La evaluación de los espacios educativos en el departamento entra en una etapa decisiva para garantizar la seguridad de estudiantes, docentes y personal administrativo. La estrategia busca articular las revisiones técnicas de ingeniería con los protocolos internos que cada institución ha construido para afrontar situaciones de riesgo.
Como antesala a este proceso, el pasado viernes 4 de septiembre se llevó a cabo una jornada de capacitación dirigida a rectores, coordinadores y líderes de Gestión del Riesgo de las distintas instituciones educativas. El encuentro fue liderado de manera conjunta por la dirección de Calidad Educativa y la Unidad Departamental de Gestión del Riesgo de Desastres (UDEGERD).
Durante la jornada de formación, las autoridades orientaron a los directivos sobre la correcta aplicación de los PGIRE, asegurando que las decisiones sobre los espacios físicos cuenten con el sustento técnico y comunitario adecuado. Estos planes resultan fundamentales para determinar qué áreas ofrecen plenas garantías operativas.
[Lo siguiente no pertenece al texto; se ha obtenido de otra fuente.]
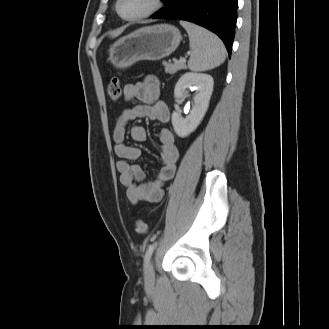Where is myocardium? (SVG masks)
Returning <instances> with one entry per match:
<instances>
[{
    "instance_id": "obj_1",
    "label": "myocardium",
    "mask_w": 329,
    "mask_h": 329,
    "mask_svg": "<svg viewBox=\"0 0 329 329\" xmlns=\"http://www.w3.org/2000/svg\"><path fill=\"white\" fill-rule=\"evenodd\" d=\"M121 2H122V0L116 1L115 10L120 18L127 20V21H135V20H139V19L151 16L152 14L156 13L162 6V0H151L150 6L145 11H143L137 15H133V16H124L121 14V12L119 10Z\"/></svg>"
}]
</instances>
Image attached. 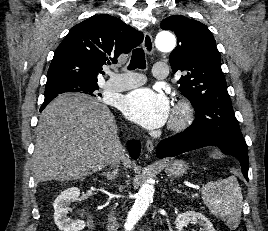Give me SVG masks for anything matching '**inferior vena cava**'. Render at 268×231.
<instances>
[{
    "instance_id": "inferior-vena-cava-1",
    "label": "inferior vena cava",
    "mask_w": 268,
    "mask_h": 231,
    "mask_svg": "<svg viewBox=\"0 0 268 231\" xmlns=\"http://www.w3.org/2000/svg\"><path fill=\"white\" fill-rule=\"evenodd\" d=\"M119 162V160L115 159L111 162L112 165H115ZM118 229V224H117V221H116V218L114 216V213L111 212L109 214V217H108V228L107 230L108 231H117Z\"/></svg>"
}]
</instances>
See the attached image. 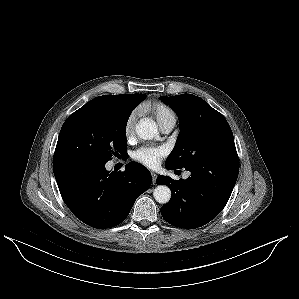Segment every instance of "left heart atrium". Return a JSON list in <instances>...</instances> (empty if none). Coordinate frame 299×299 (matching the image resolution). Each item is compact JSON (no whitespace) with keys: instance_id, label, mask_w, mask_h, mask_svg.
Listing matches in <instances>:
<instances>
[{"instance_id":"left-heart-atrium-1","label":"left heart atrium","mask_w":299,"mask_h":299,"mask_svg":"<svg viewBox=\"0 0 299 299\" xmlns=\"http://www.w3.org/2000/svg\"><path fill=\"white\" fill-rule=\"evenodd\" d=\"M165 155L163 146H143L133 153V159L148 168H156Z\"/></svg>"}]
</instances>
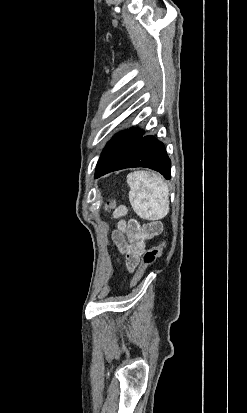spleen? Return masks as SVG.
Segmentation results:
<instances>
[{
    "mask_svg": "<svg viewBox=\"0 0 247 413\" xmlns=\"http://www.w3.org/2000/svg\"><path fill=\"white\" fill-rule=\"evenodd\" d=\"M130 186L129 200L133 209L148 213L150 221L163 219L169 213V186L161 174L147 172V170H134L127 174ZM146 204V209H144ZM149 207V211H148Z\"/></svg>",
    "mask_w": 247,
    "mask_h": 413,
    "instance_id": "obj_1",
    "label": "spleen"
}]
</instances>
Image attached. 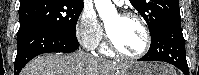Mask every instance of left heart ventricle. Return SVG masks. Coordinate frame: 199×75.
I'll list each match as a JSON object with an SVG mask.
<instances>
[{
  "label": "left heart ventricle",
  "mask_w": 199,
  "mask_h": 75,
  "mask_svg": "<svg viewBox=\"0 0 199 75\" xmlns=\"http://www.w3.org/2000/svg\"><path fill=\"white\" fill-rule=\"evenodd\" d=\"M107 29L114 43L124 52L136 54L144 48L145 35L136 20L117 15L107 23Z\"/></svg>",
  "instance_id": "obj_1"
}]
</instances>
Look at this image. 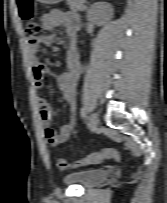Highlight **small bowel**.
<instances>
[{"instance_id":"1","label":"small bowel","mask_w":167,"mask_h":203,"mask_svg":"<svg viewBox=\"0 0 167 203\" xmlns=\"http://www.w3.org/2000/svg\"><path fill=\"white\" fill-rule=\"evenodd\" d=\"M42 26L45 31L52 32L62 27L68 37L66 53L67 71L56 77L64 100L70 105V110L61 128L56 131L50 123L55 114L54 109L44 99L37 100L40 120L43 124V137L51 147L65 143L76 126V89L82 71V62L77 49V33L80 26V18L72 12L53 10L42 18ZM51 36L41 35L26 40V46L32 65L33 82L36 89L43 88L46 77L52 75L50 68L38 58V52L42 45L50 44Z\"/></svg>"}]
</instances>
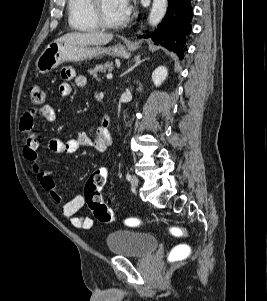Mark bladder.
Returning a JSON list of instances; mask_svg holds the SVG:
<instances>
[{
	"label": "bladder",
	"instance_id": "obj_1",
	"mask_svg": "<svg viewBox=\"0 0 267 301\" xmlns=\"http://www.w3.org/2000/svg\"><path fill=\"white\" fill-rule=\"evenodd\" d=\"M106 245L111 254L144 258L158 248L159 241L152 234L132 230H117L108 234Z\"/></svg>",
	"mask_w": 267,
	"mask_h": 301
}]
</instances>
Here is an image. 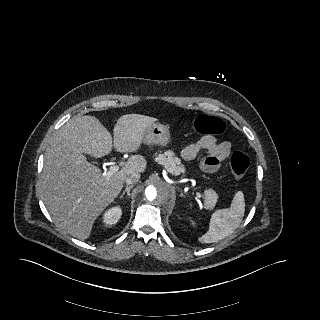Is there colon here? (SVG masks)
<instances>
[{
	"label": "colon",
	"mask_w": 320,
	"mask_h": 320,
	"mask_svg": "<svg viewBox=\"0 0 320 320\" xmlns=\"http://www.w3.org/2000/svg\"><path fill=\"white\" fill-rule=\"evenodd\" d=\"M193 127L200 133L218 135L224 132L225 122L223 119L213 115H198L190 120ZM250 160L242 152H234L229 161V167L234 178L239 180L247 172Z\"/></svg>",
	"instance_id": "5ec220e1"
}]
</instances>
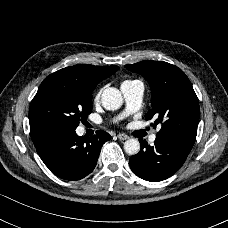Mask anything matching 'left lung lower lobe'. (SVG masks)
<instances>
[{
    "instance_id": "0a47b994",
    "label": "left lung lower lobe",
    "mask_w": 228,
    "mask_h": 228,
    "mask_svg": "<svg viewBox=\"0 0 228 228\" xmlns=\"http://www.w3.org/2000/svg\"><path fill=\"white\" fill-rule=\"evenodd\" d=\"M141 150L129 159L132 171L140 178L158 182L176 173L194 144L174 138L156 136L154 146L139 140Z\"/></svg>"
}]
</instances>
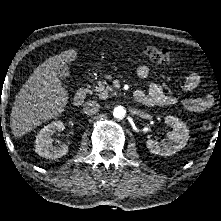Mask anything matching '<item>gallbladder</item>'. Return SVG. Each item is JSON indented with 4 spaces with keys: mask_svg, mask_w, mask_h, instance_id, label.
I'll use <instances>...</instances> for the list:
<instances>
[{
    "mask_svg": "<svg viewBox=\"0 0 221 221\" xmlns=\"http://www.w3.org/2000/svg\"><path fill=\"white\" fill-rule=\"evenodd\" d=\"M58 75L61 80H65L69 76V67L67 64L60 65Z\"/></svg>",
    "mask_w": 221,
    "mask_h": 221,
    "instance_id": "gallbladder-1",
    "label": "gallbladder"
}]
</instances>
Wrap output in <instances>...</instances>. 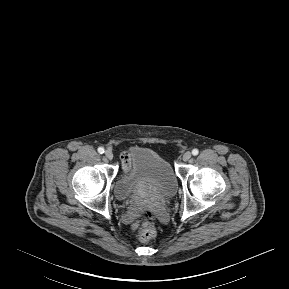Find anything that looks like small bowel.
Listing matches in <instances>:
<instances>
[{"instance_id":"obj_1","label":"small bowel","mask_w":289,"mask_h":289,"mask_svg":"<svg viewBox=\"0 0 289 289\" xmlns=\"http://www.w3.org/2000/svg\"><path fill=\"white\" fill-rule=\"evenodd\" d=\"M128 157H129V153L128 152H124L122 154V162H123V169L125 170L128 166ZM135 229L138 230L137 225H135Z\"/></svg>"}]
</instances>
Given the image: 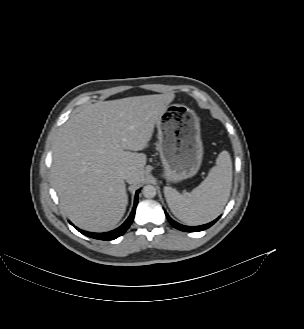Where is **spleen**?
<instances>
[{"instance_id": "1", "label": "spleen", "mask_w": 304, "mask_h": 329, "mask_svg": "<svg viewBox=\"0 0 304 329\" xmlns=\"http://www.w3.org/2000/svg\"><path fill=\"white\" fill-rule=\"evenodd\" d=\"M232 161L227 151H222L216 165L206 179L187 196L171 187L164 194L171 212L188 225H201L215 219L224 209L230 196Z\"/></svg>"}]
</instances>
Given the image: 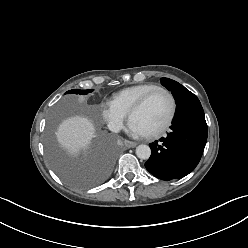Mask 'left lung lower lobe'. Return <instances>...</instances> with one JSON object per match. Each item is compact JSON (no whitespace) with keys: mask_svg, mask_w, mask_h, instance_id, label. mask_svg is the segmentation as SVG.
Here are the masks:
<instances>
[{"mask_svg":"<svg viewBox=\"0 0 248 248\" xmlns=\"http://www.w3.org/2000/svg\"><path fill=\"white\" fill-rule=\"evenodd\" d=\"M207 141V124L200 101L193 93L177 103L171 132L149 144L146 169L162 180L181 179L199 163Z\"/></svg>","mask_w":248,"mask_h":248,"instance_id":"obj_1","label":"left lung lower lobe"}]
</instances>
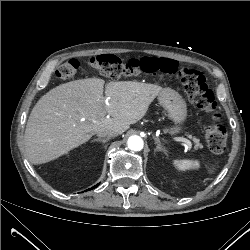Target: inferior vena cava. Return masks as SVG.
Segmentation results:
<instances>
[{
    "label": "inferior vena cava",
    "instance_id": "obj_1",
    "mask_svg": "<svg viewBox=\"0 0 250 250\" xmlns=\"http://www.w3.org/2000/svg\"><path fill=\"white\" fill-rule=\"evenodd\" d=\"M98 137L103 138V137H116L118 135V132L116 130H105L101 129L97 132Z\"/></svg>",
    "mask_w": 250,
    "mask_h": 250
}]
</instances>
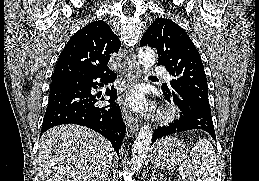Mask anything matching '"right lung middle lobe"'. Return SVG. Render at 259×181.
Instances as JSON below:
<instances>
[{
	"label": "right lung middle lobe",
	"instance_id": "dd1d6c3e",
	"mask_svg": "<svg viewBox=\"0 0 259 181\" xmlns=\"http://www.w3.org/2000/svg\"><path fill=\"white\" fill-rule=\"evenodd\" d=\"M53 86H54V85H51V86H50V89L53 88Z\"/></svg>",
	"mask_w": 259,
	"mask_h": 181
}]
</instances>
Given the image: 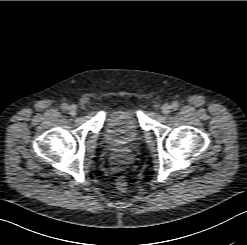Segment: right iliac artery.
Returning a JSON list of instances; mask_svg holds the SVG:
<instances>
[{"mask_svg":"<svg viewBox=\"0 0 247 245\" xmlns=\"http://www.w3.org/2000/svg\"><path fill=\"white\" fill-rule=\"evenodd\" d=\"M68 104H66V103H63L62 105H61V109L63 110V111H66V110H68Z\"/></svg>","mask_w":247,"mask_h":245,"instance_id":"right-iliac-artery-1","label":"right iliac artery"}]
</instances>
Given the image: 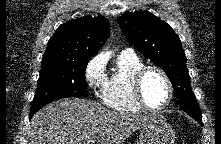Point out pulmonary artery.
I'll return each instance as SVG.
<instances>
[{
  "mask_svg": "<svg viewBox=\"0 0 221 144\" xmlns=\"http://www.w3.org/2000/svg\"><path fill=\"white\" fill-rule=\"evenodd\" d=\"M121 53L128 54V55H133L134 51L132 49H125V50H122Z\"/></svg>",
  "mask_w": 221,
  "mask_h": 144,
  "instance_id": "pulmonary-artery-1",
  "label": "pulmonary artery"
}]
</instances>
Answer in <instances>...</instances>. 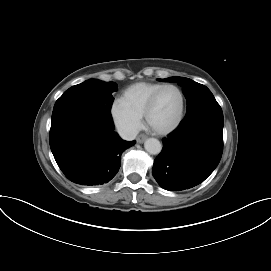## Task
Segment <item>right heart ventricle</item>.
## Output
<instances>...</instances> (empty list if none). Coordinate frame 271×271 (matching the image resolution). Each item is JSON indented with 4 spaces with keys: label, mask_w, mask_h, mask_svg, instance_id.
Returning a JSON list of instances; mask_svg holds the SVG:
<instances>
[{
    "label": "right heart ventricle",
    "mask_w": 271,
    "mask_h": 271,
    "mask_svg": "<svg viewBox=\"0 0 271 271\" xmlns=\"http://www.w3.org/2000/svg\"><path fill=\"white\" fill-rule=\"evenodd\" d=\"M163 85L153 82H138L127 87L122 92L120 99L131 111L142 116L150 97Z\"/></svg>",
    "instance_id": "right-heart-ventricle-1"
}]
</instances>
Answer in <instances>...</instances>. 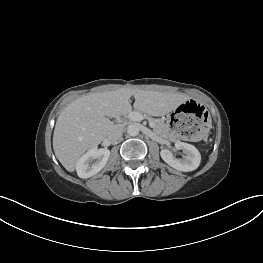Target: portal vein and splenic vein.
Returning a JSON list of instances; mask_svg holds the SVG:
<instances>
[{
  "label": "portal vein and splenic vein",
  "instance_id": "1",
  "mask_svg": "<svg viewBox=\"0 0 263 263\" xmlns=\"http://www.w3.org/2000/svg\"><path fill=\"white\" fill-rule=\"evenodd\" d=\"M128 117H129L131 120H133V121H138V122H140V121H142V120L144 119V116H143L141 113H139V112H130L129 115H128ZM149 126H150L151 128H153V127H154V122L151 121V120H149Z\"/></svg>",
  "mask_w": 263,
  "mask_h": 263
}]
</instances>
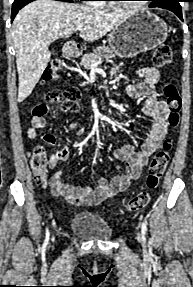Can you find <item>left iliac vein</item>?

La secretaria de Educación departamental (e), Ángela María Marín Valencia, detalló los alcances de esta nueva fase institucional. “Nosotros estamos ya finalizando la fase de revisión de estructuras, todo lo que concierne a la visita de los ingenieros estructurales, para revisar en qué condiciones están operando”, explicó la funcionaria.
Con base en esos diagnósticos especializados, la Secretaría de Educación avanzará en las delimitaciones operativas dentro de los establecimientos. “Por eso ya vamos a entrar en esta fase donde se hacen cerramientos o restricciones de algunas áreas para poder dar habilitación a otras que no sufrieron tanto”, añadió Marín Valencia.
De esta manera, la recepción formal de los PGIRE permitirá a la administración departamental coordinar las intervenciones necesarias y organizar el retorno paulatino o la reubicación segura en aquellos frentes que lo requieran, priorizando la continuidad del servicio educativo en entornos protegidos.